* ESTRATTO DEL TESTO *
· · ·

Una prova d’esame anche per la Vigilanza Unica

  • –di DonatoMasciandaro

Due banche italiane di rilevanza europea hanno avviato un progetto di fusione, sotto la supervisione della vigilanza unica. L'operazione di fusione è un banco di prova sia per i controllati che per il controllore; è la prima volta che l'organismo guidato da Danièle Nouy si sta trovando a gestire una procedura di tale rilevanza.

Per cui è fondamentale che l'azione dell'organismo di controllo sia conforme alle migliori prassi. La politica sulle fusioni bancarie – e in generale l'azione di vigilanza - non deve essere né discrezionale né ciclica; deve essere invece disegnata su regole generali, flessibili e trasparenti. Ne va della stessa credibilità del supervisore, che è requisito necessario perché la sua azione sia efficace, soprattutto se il supervisore è neonato, e convive sotto lo stesso tetto di chi decide la politica monetaria europea, cioè Mario Draghi.

L'importanza che il giudizio sull'operato del supervisore unico sia positivo è evidente se si pensa a quello che abbiamo imparato all'indomani della Grande Crisi iniziata nel 2008 e che va applicato quando si ragiona di fusioni e acquisizioni.

La Crisi ha costretto a ripensare il disegno della vigilanza bancaria, partendo dalle ragioni di fondo che impongono di pensare a regole particolari quando ci si occupa di banche. La ragione è semplice: le scelte dei manager bancari sono speciali, in quanto possono non essere coerenti con la tutela di un bene pubblico, che è quello della stabilità bancaria.
Quando disegna una fusione, il manager di una banca può avere obiettivi che entrano in conflitto con quello dei propri azionisti; questo però accade anche in altri settori. Ma quello che è specifico dell'industria bancaria è che i comportamenti dei manager possano causare distorsioni in grado di pregiudicare la sana e prudente gestione dell'intermediario, e a catena dell'intero sistema dei pagamenti e del credito. Dunque, dopo la Crisi, esiste un generale consenso su almeno quattro punti.

In primo luogo che la regolamentazione bancaria debba tutelare la fiducia nel sistema – per cui la possibilità che un fallimento bancario possa provocare una crisi sistemica deve essere azzerata – attraverso regole riguardanti la fisionomia delle banche in termini di capitale, liquidità e assetto della proprietà e del controllo. I tre pilastri vanno considerati congiuntamente, evitando paranoiche ossessioni – o preoccupanti dimenticanze – per ciascuno di essi.

· · ·

Ripeta senza alcuna modifica il passo del testo sulla vigilanza bancaria che va da "L'importanza che il" fino a "della stabilità bancaria." compreso. Le righe che seguono non sono necessarie.

* RIGHE FORNITE *
· · ·

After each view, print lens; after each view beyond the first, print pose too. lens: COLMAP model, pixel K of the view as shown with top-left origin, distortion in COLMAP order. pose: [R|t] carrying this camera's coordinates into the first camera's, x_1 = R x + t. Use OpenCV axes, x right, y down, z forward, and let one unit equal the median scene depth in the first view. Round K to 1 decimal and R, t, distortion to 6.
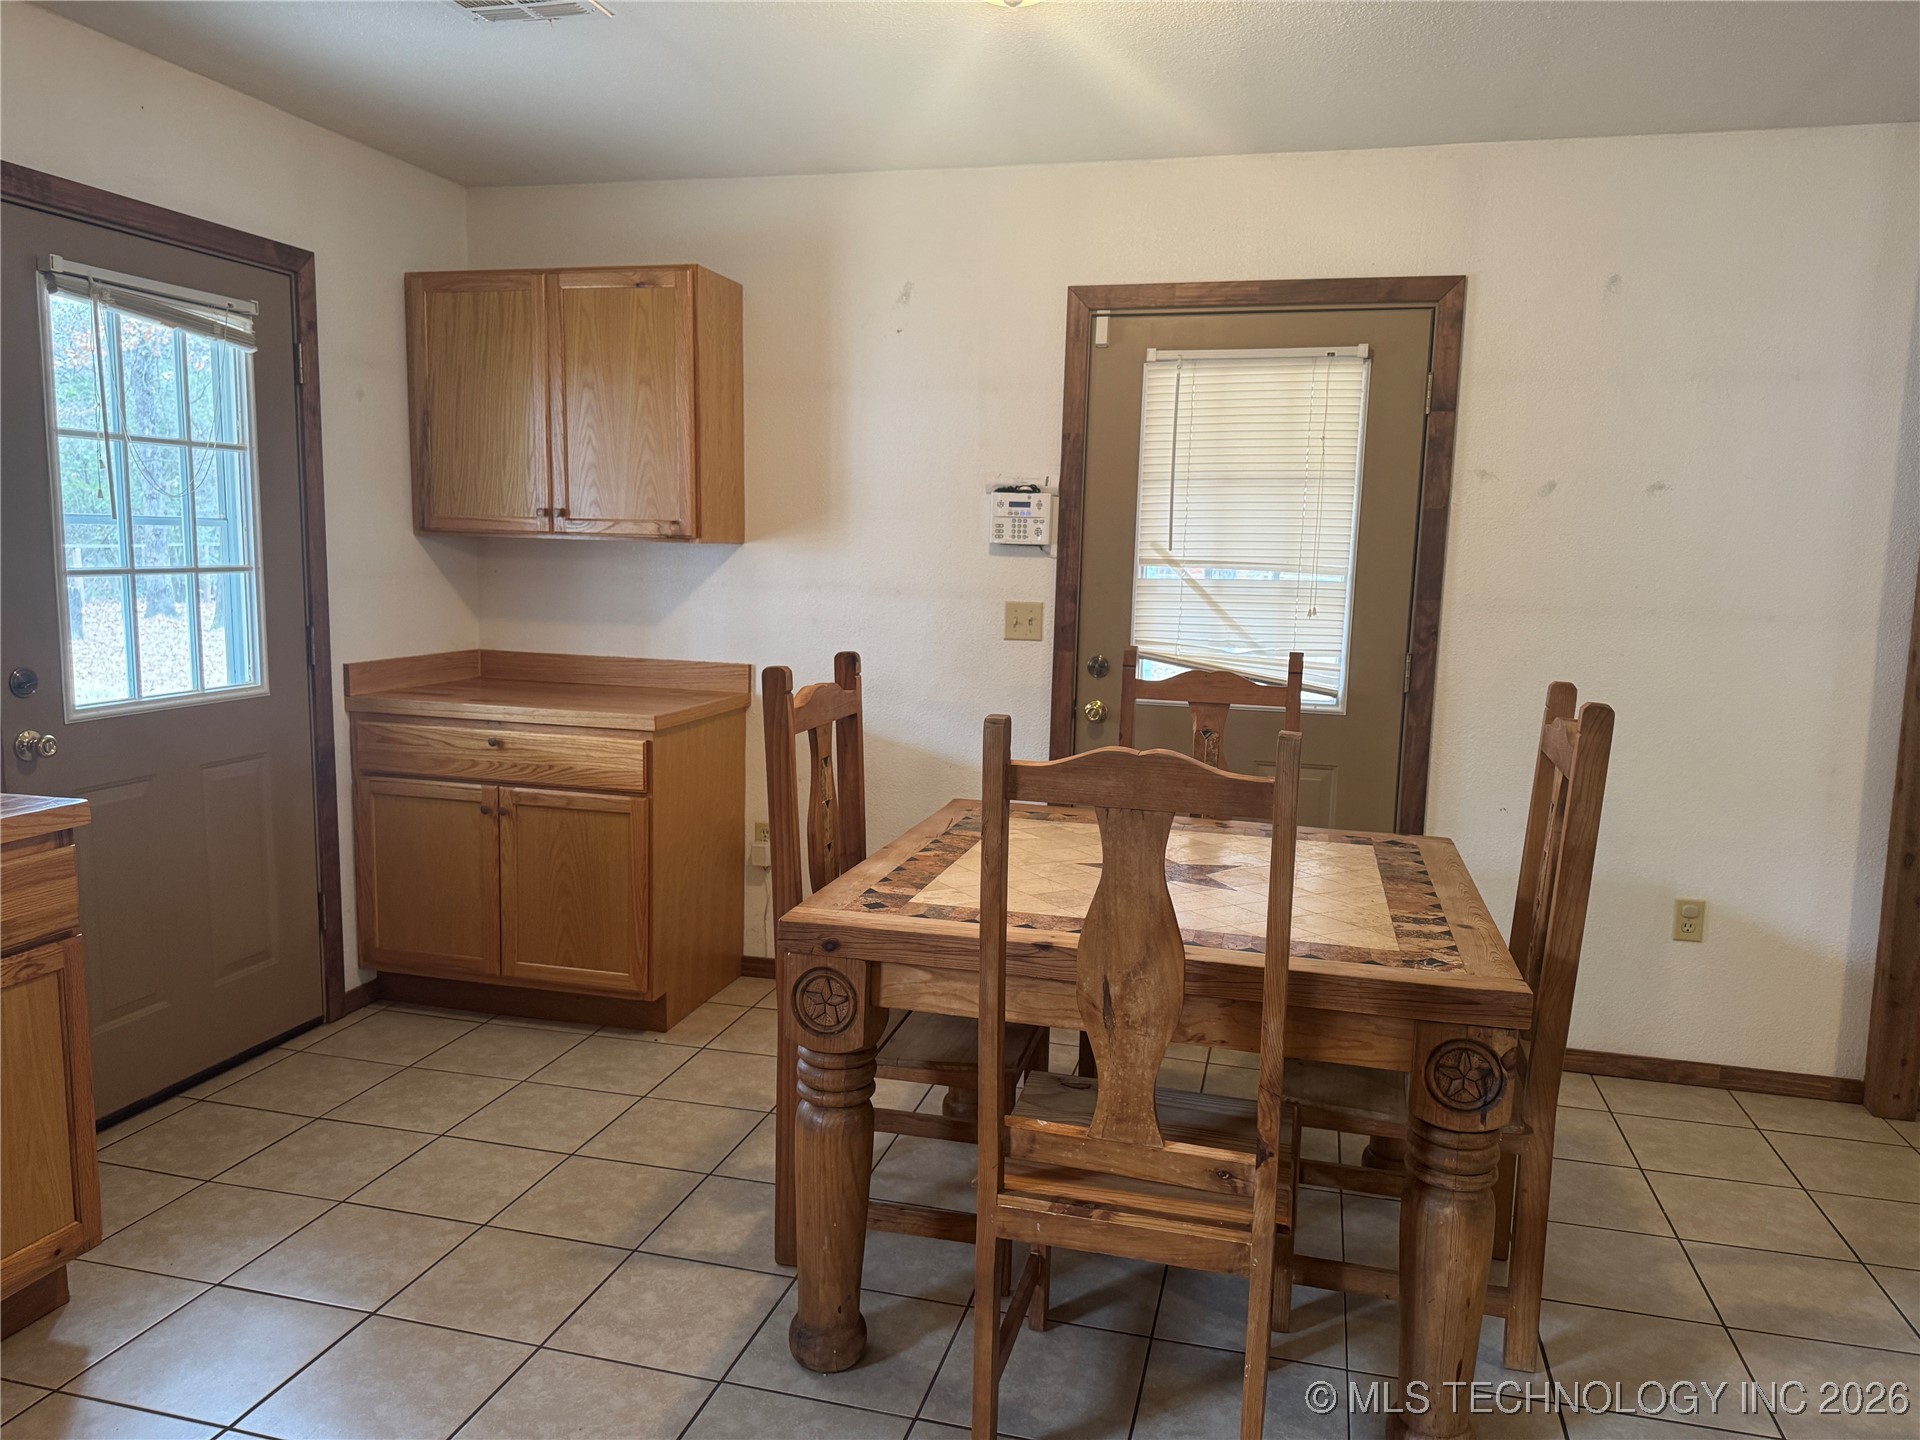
lens RADIAL K [[1350.3, 0, 966.9], [0, 1350.3, 719.0], [0, 0, 1]] dist [0.040015, -0.049679]
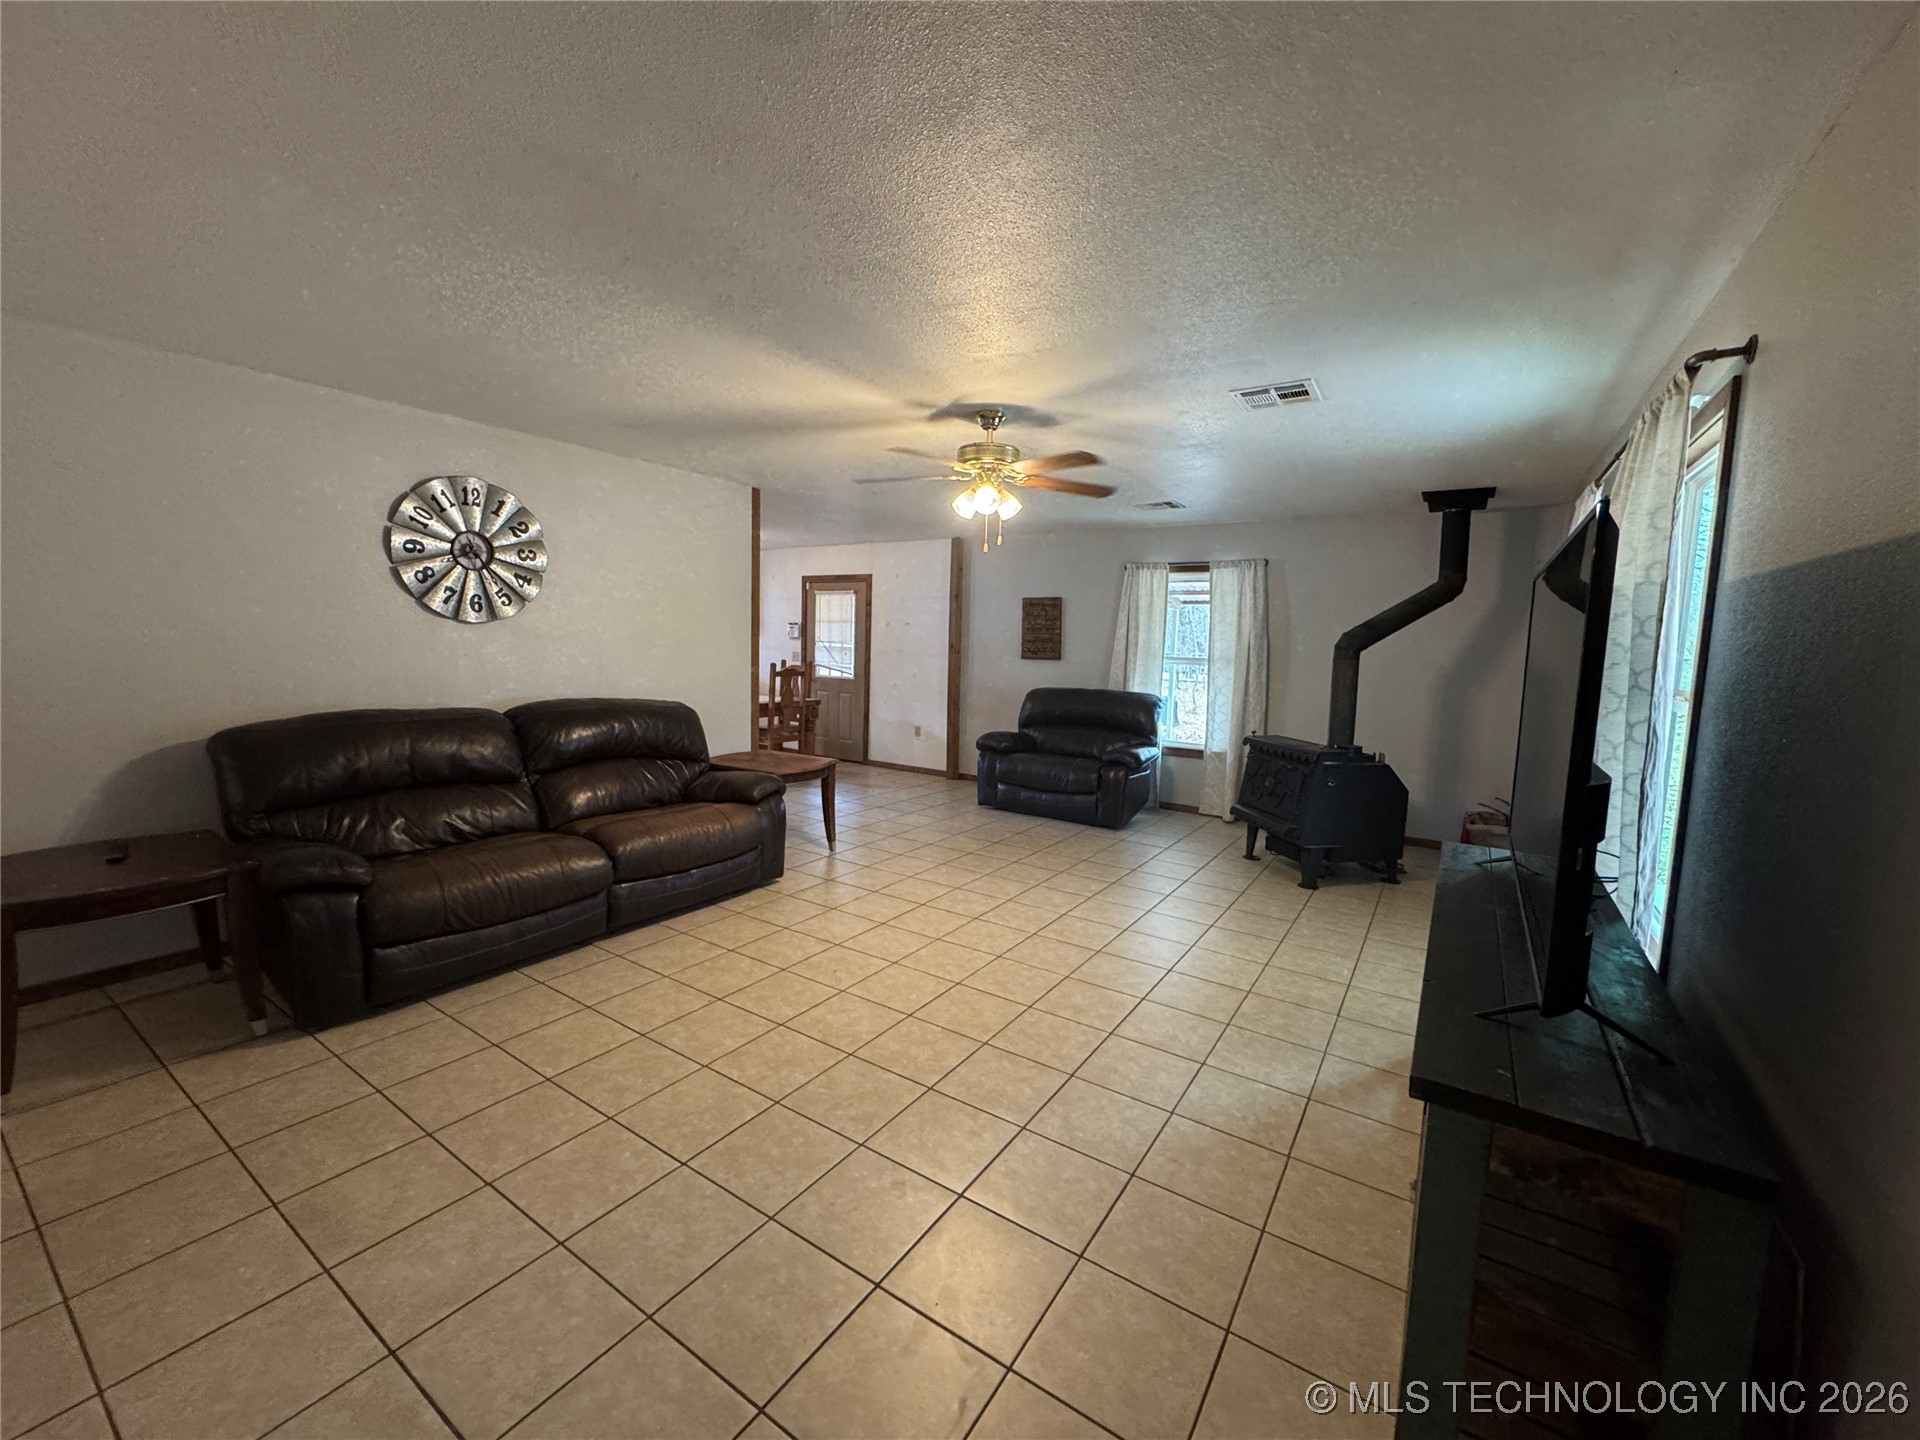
lens RADIAL K [[761.6, 0, 956.1], [0, 761.6, 714.0], [0, 0, 1]] dist [-0.008292, 0.001083]
pose [[0.943404, 0.035887, -0.329699, 1.598508], [-0.048291, 0.998397, -0.029508, 0.184617], [0.328111, 0.043760, 0.943625, -1.267015]]
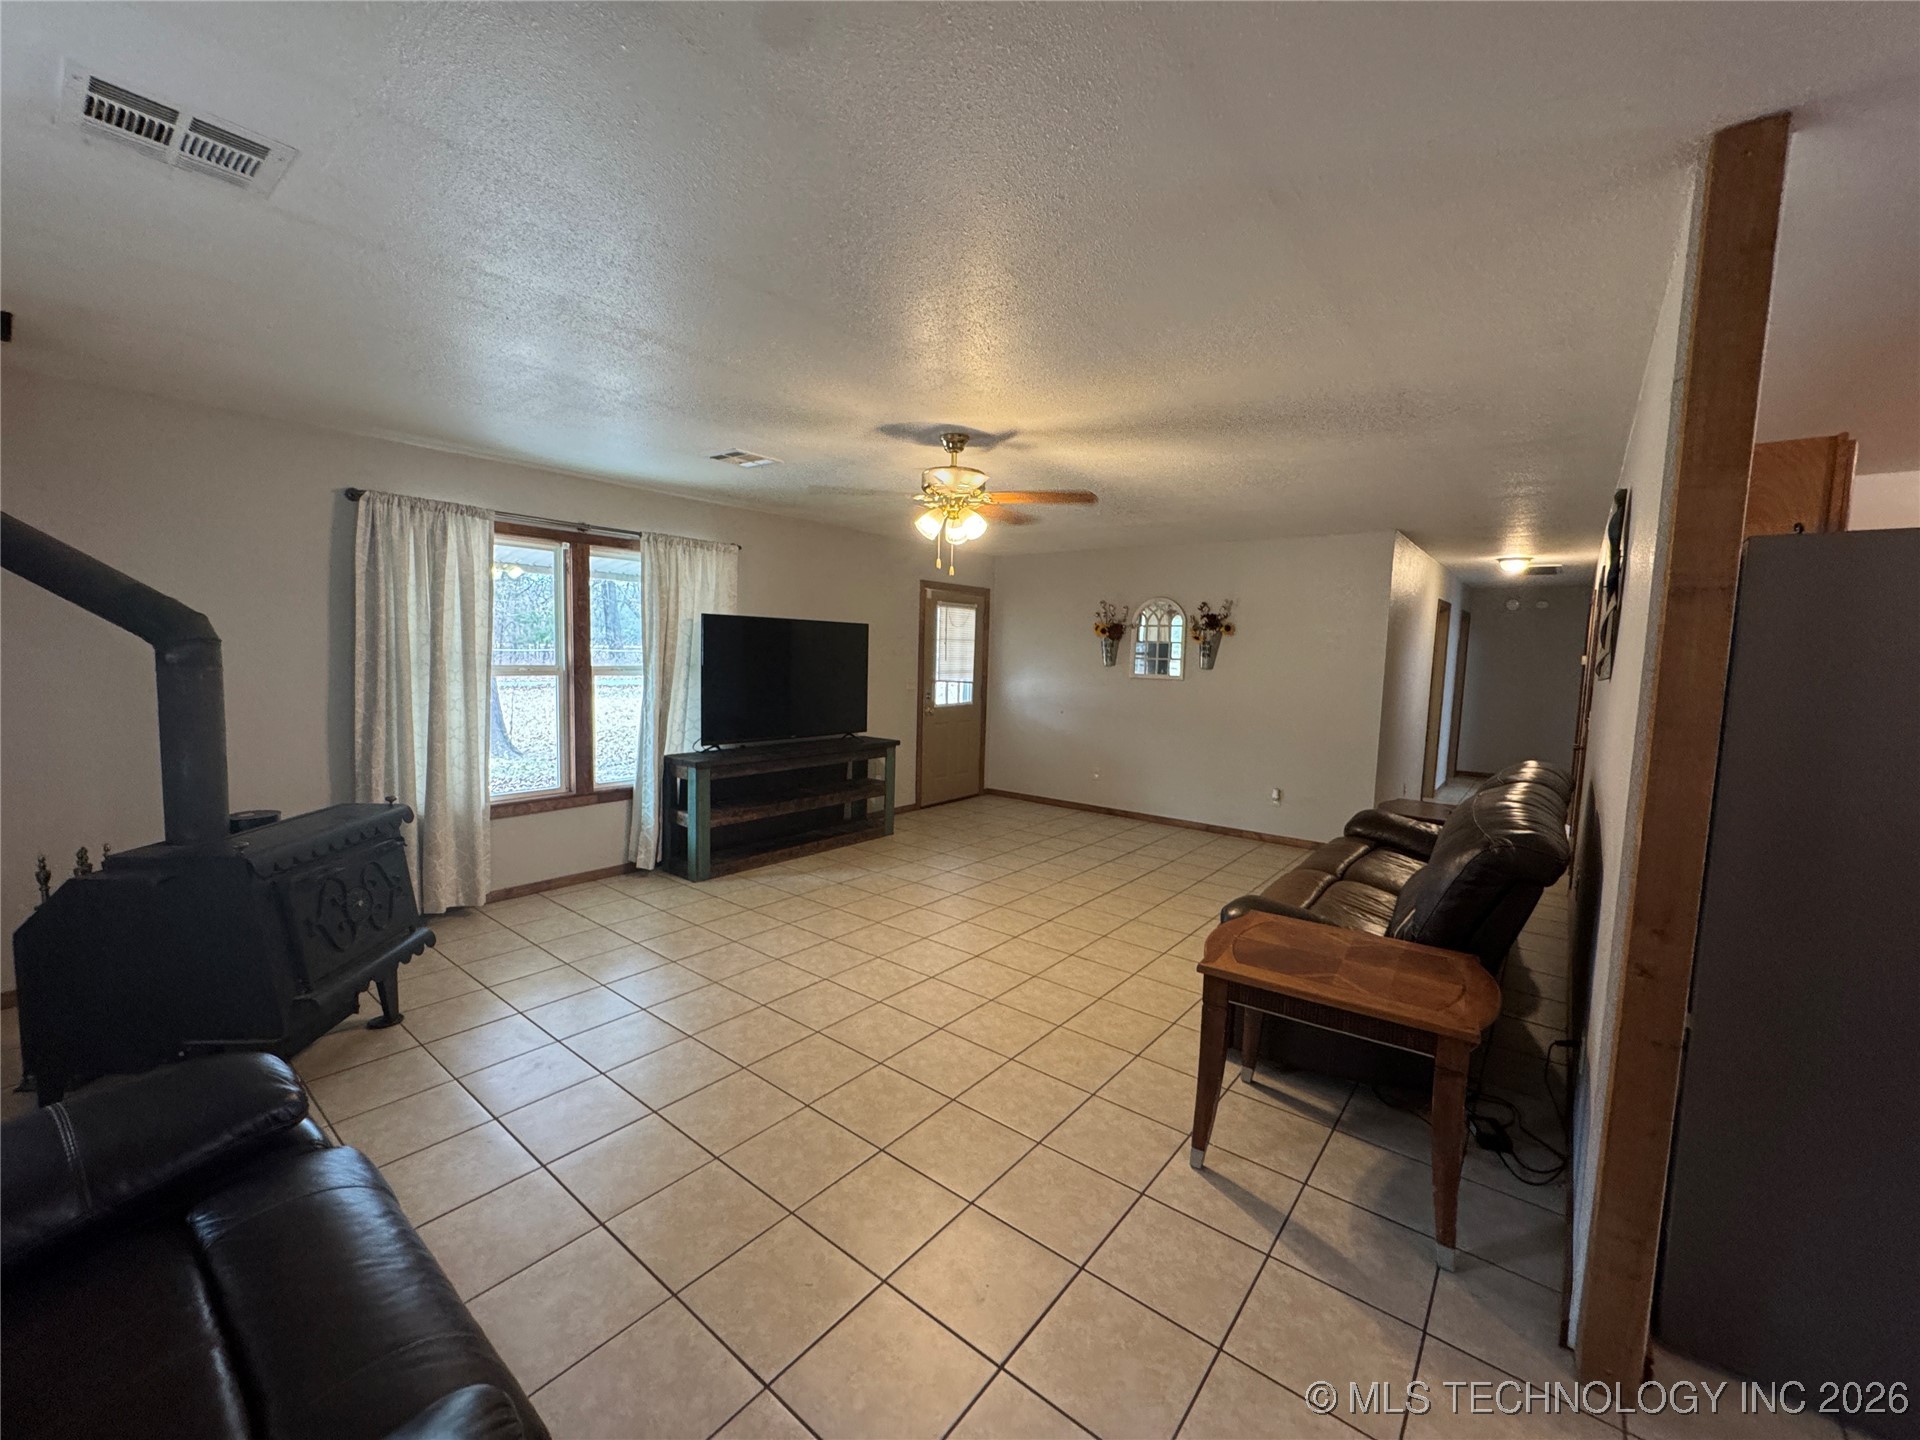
lens RADIAL K [[761.6, 0, 967.1], [0, 761.6, 714.2], [0, 0, 1]] dist [-0.008292, 0.001083]
pose [[-0.913676, -0.081157, 0.398258, 0.771757], [0.003880, 0.978076, 0.208212, -0.123633], [-0.406424, 0.191783, -0.893330, 0.833988]]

· · ·

* COMPITO SVOLTO *
L'importanza che il giudizio sull'operato del supervisore unico sia positivo è evidente se si pensa a quello che abbiamo imparato all'indomani della Grande Crisi iniziata nel 2008 e che va applicato quando si ragiona di fusioni e acquisizioni.

La Crisi ha costretto a ripensare il disegno della vigilanza bancaria, partendo dalle ragioni di fondo che impongono di pensare a regole particolari quando ci si occupa di banche. La ragione è semplice: le scelte dei manager bancari sono speciali, in quanto possono non essere coerenti con la tutela di un bene pubblico, che è quello della stabilità bancaria.